# ASSIGNMENT
Give the records again in full, exactly as they appear, but without the pictures.

# MATERIAL SHOWN
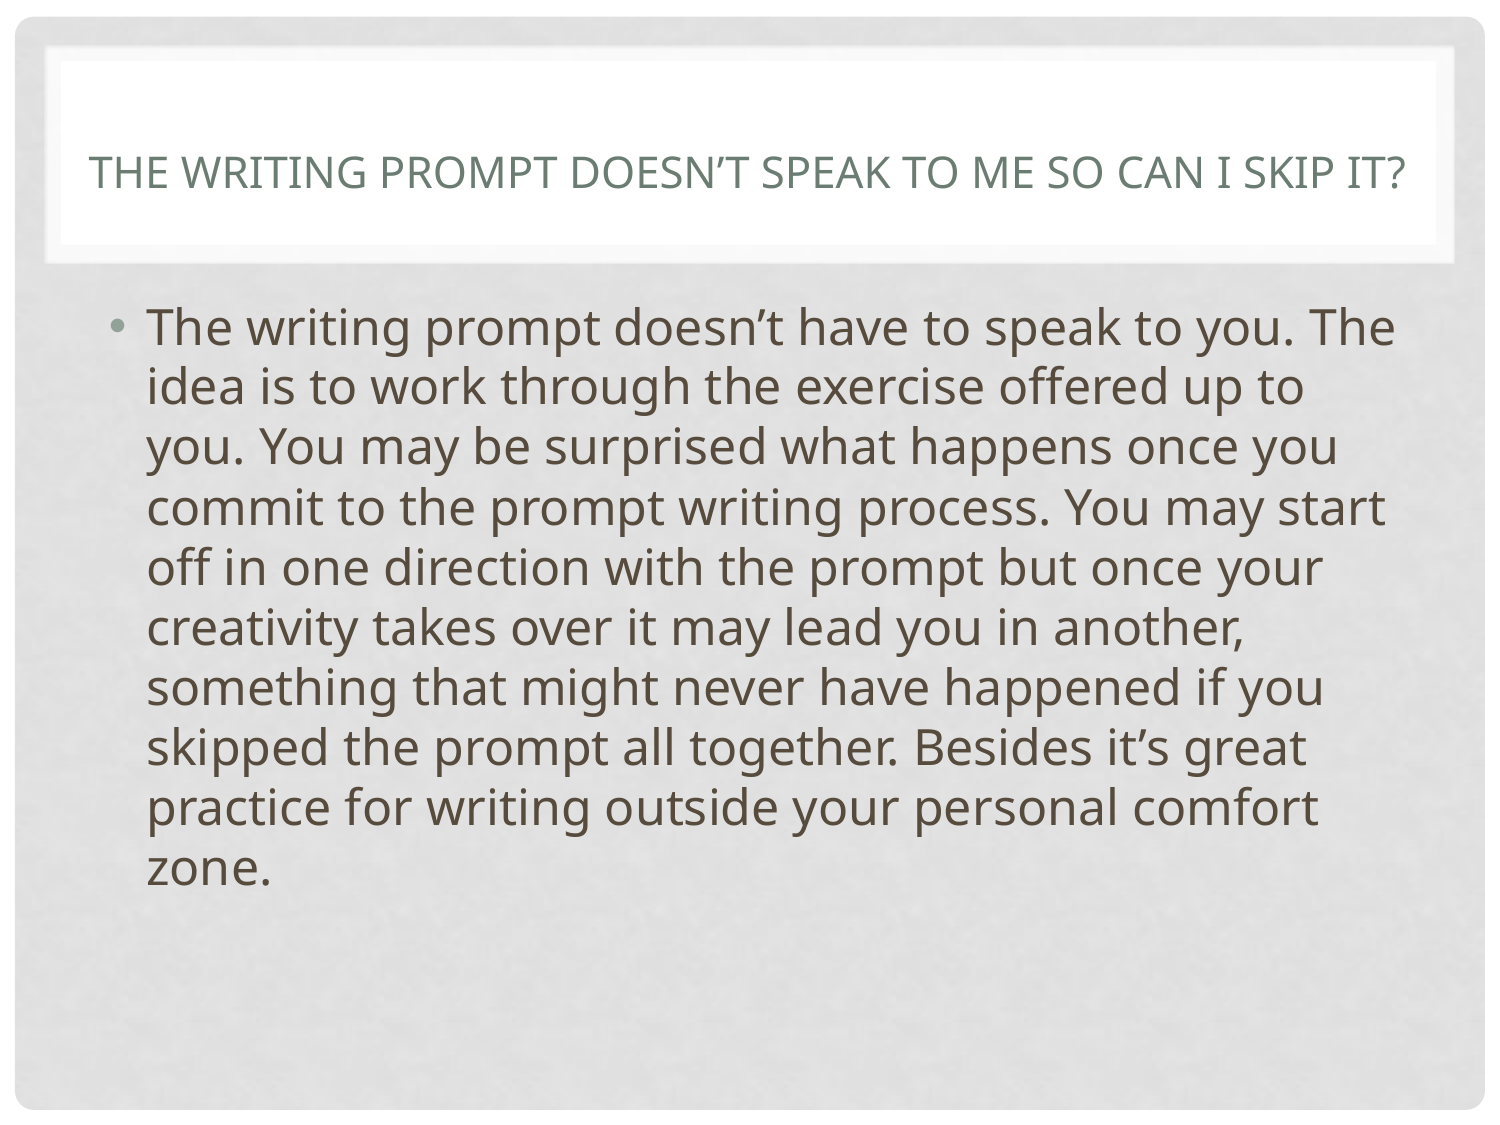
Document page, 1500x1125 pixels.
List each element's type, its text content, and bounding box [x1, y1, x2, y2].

list The writing prompt doesn’t have to speak to you. The idea is to work through the exercise offered up to you. You may be surprised what happens once you commit to the prompt writing process. You may start off in one direction with the prompt but once your creativity takes over it may lead you in another, something that might never have happened if you skipped the prompt all together. Besides it’s great practice for writing outside your personal comfort zone. [75, 287, 1425, 1005]
title The writing prompt doesn’t speak to me so can I skip it? [69, 112, 1425, 283]
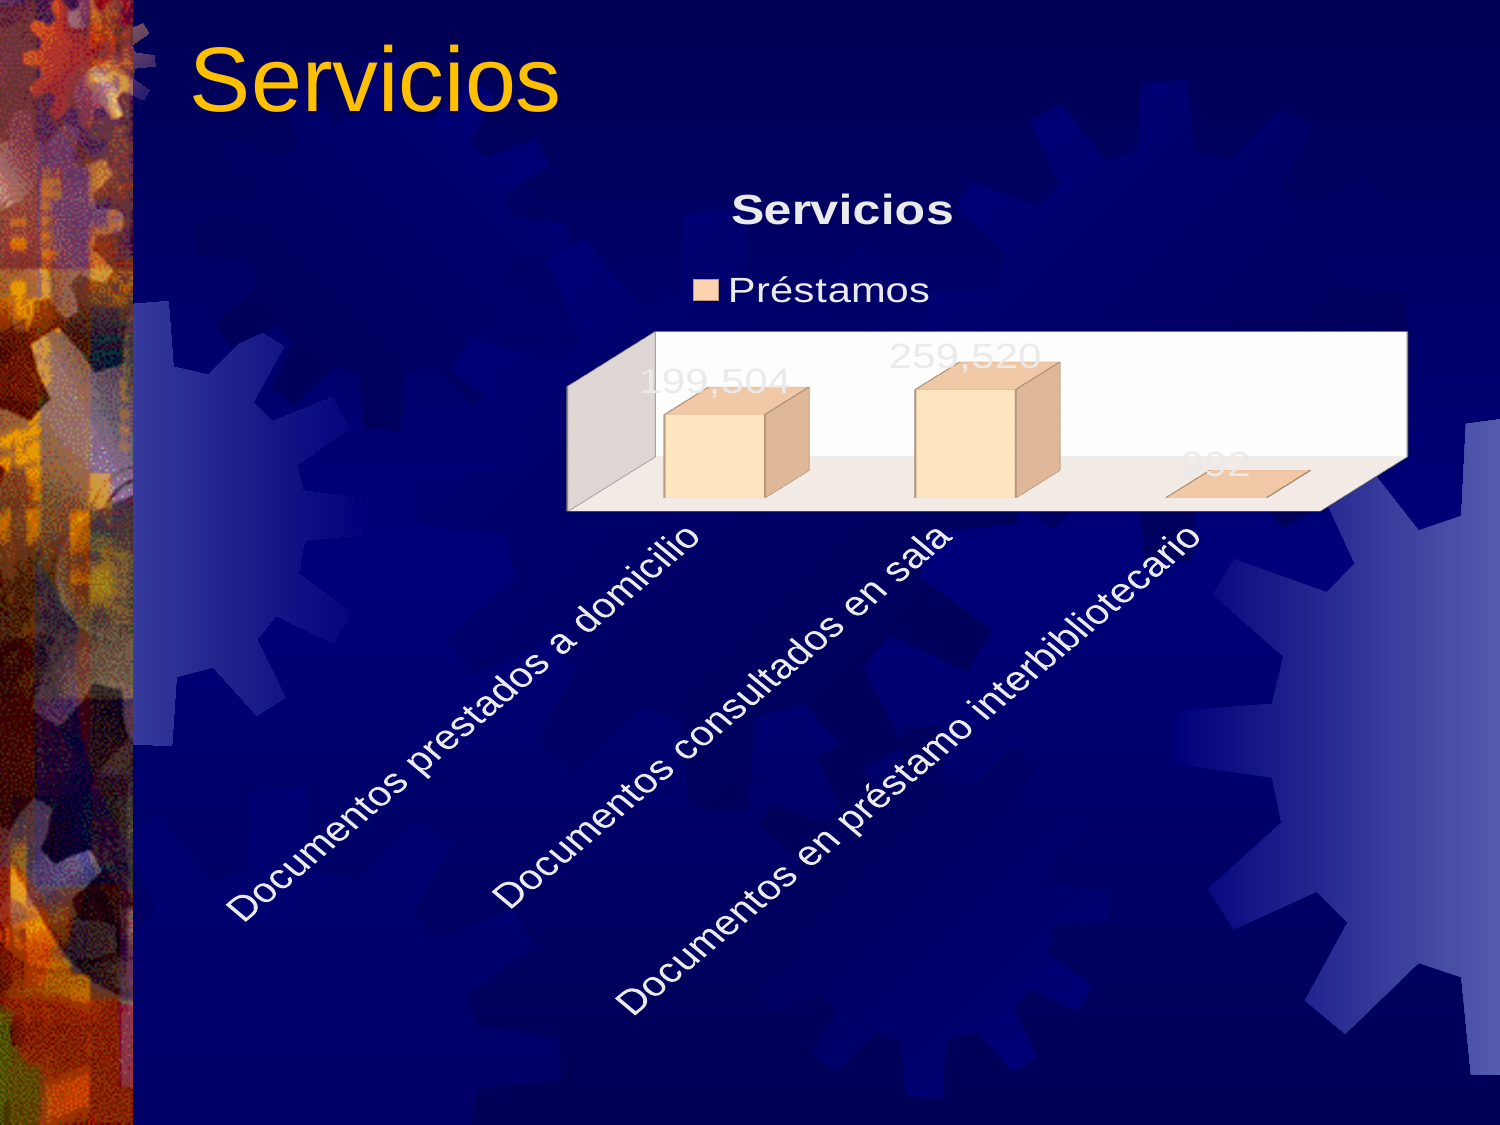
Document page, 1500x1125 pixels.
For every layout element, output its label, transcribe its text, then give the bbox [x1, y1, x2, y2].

# REPLY
Document page, 1500x1125 pixels.
List each element's type, its text content, and bounding box [x1, y1, x2, y2].

list The writing prompt doesn’t have to speak to you. The idea is to work through the exercise offered up to you. You may be surprised what happens once you commit to the prompt writing process. You may start off in one direction with the prompt but once your creativity takes over it may lead you in another, something that might never have happened if you skipped the prompt all together. Besides it’s great practice for writing outside your personal comfort zone. [75, 287, 1425, 1005]
title The writing prompt doesn’t speak to me so can I skip it? [69, 112, 1425, 283]
Document page, 1500x1125 pixels.
For every layout element, output its label, transcribe its text, then give the bbox [x1, y1, x2, y2].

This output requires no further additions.